Task brief | Tally the lines in the data below that contain the string "series", treating uppercase and lowercase as different, and reply with only that number.

Source data |
++++++++++

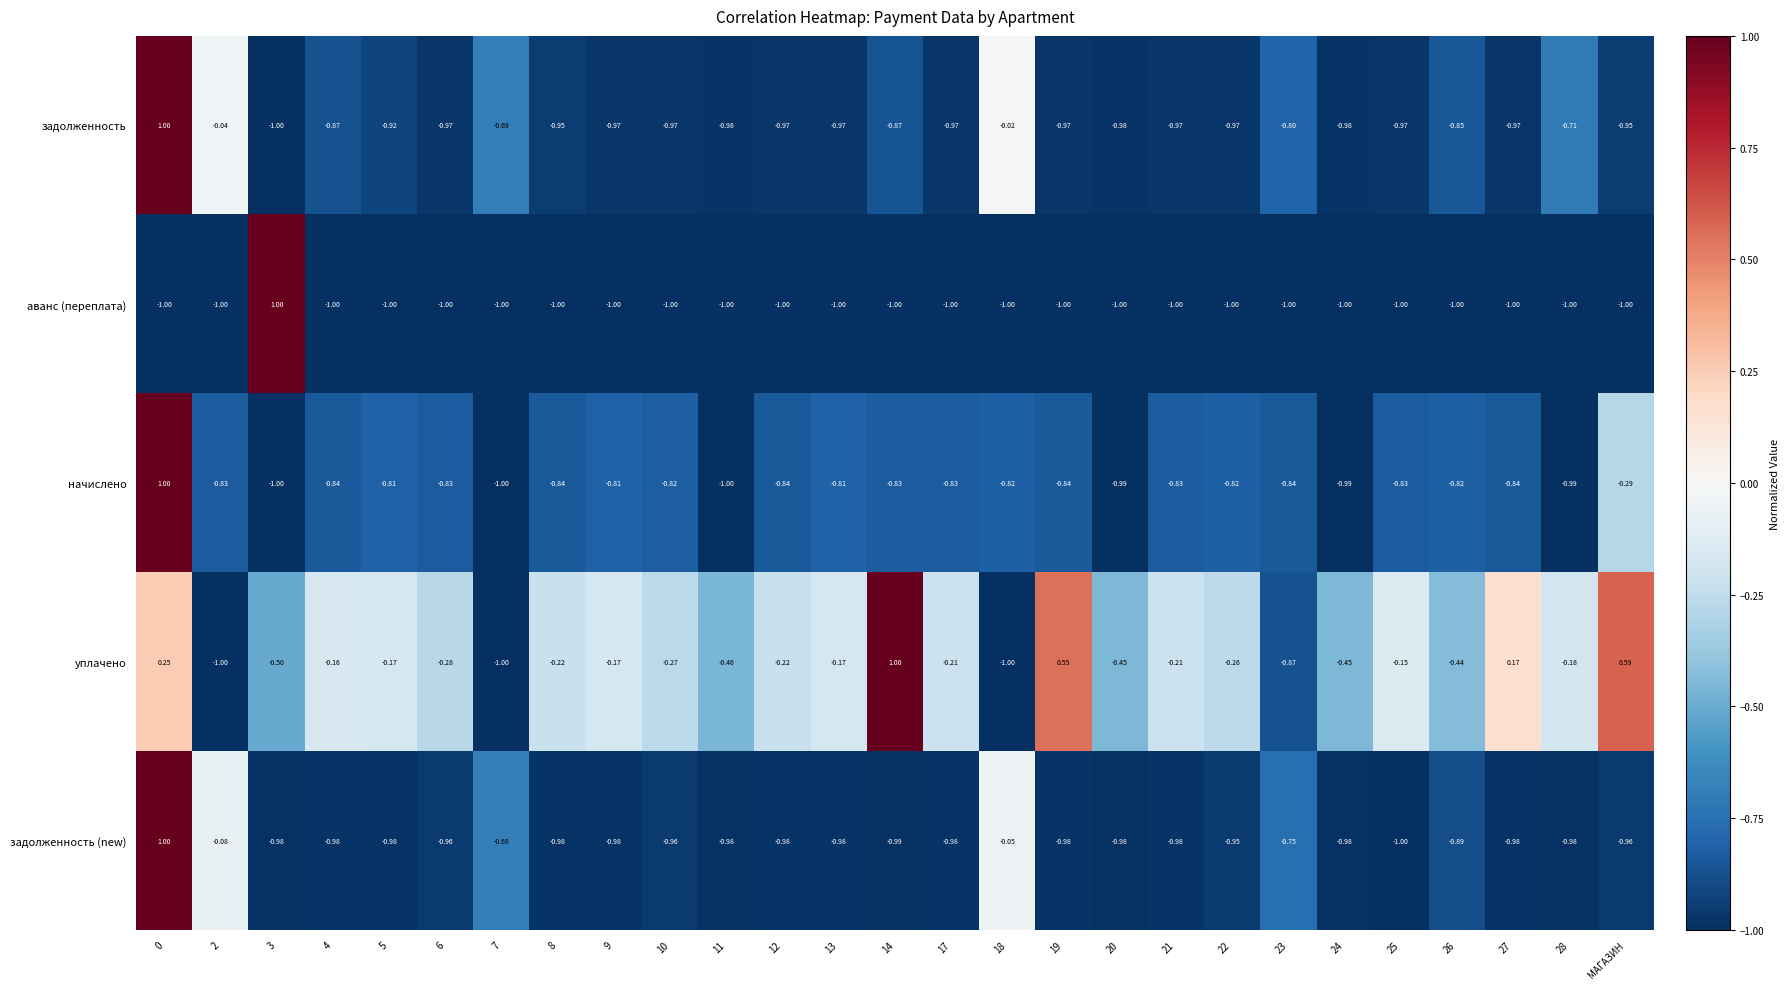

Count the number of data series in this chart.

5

++++++++++

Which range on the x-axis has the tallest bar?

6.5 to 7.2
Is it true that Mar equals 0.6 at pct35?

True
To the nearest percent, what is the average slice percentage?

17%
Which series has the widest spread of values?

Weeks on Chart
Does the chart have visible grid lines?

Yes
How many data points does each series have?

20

++++++++++

Solution for this task | 3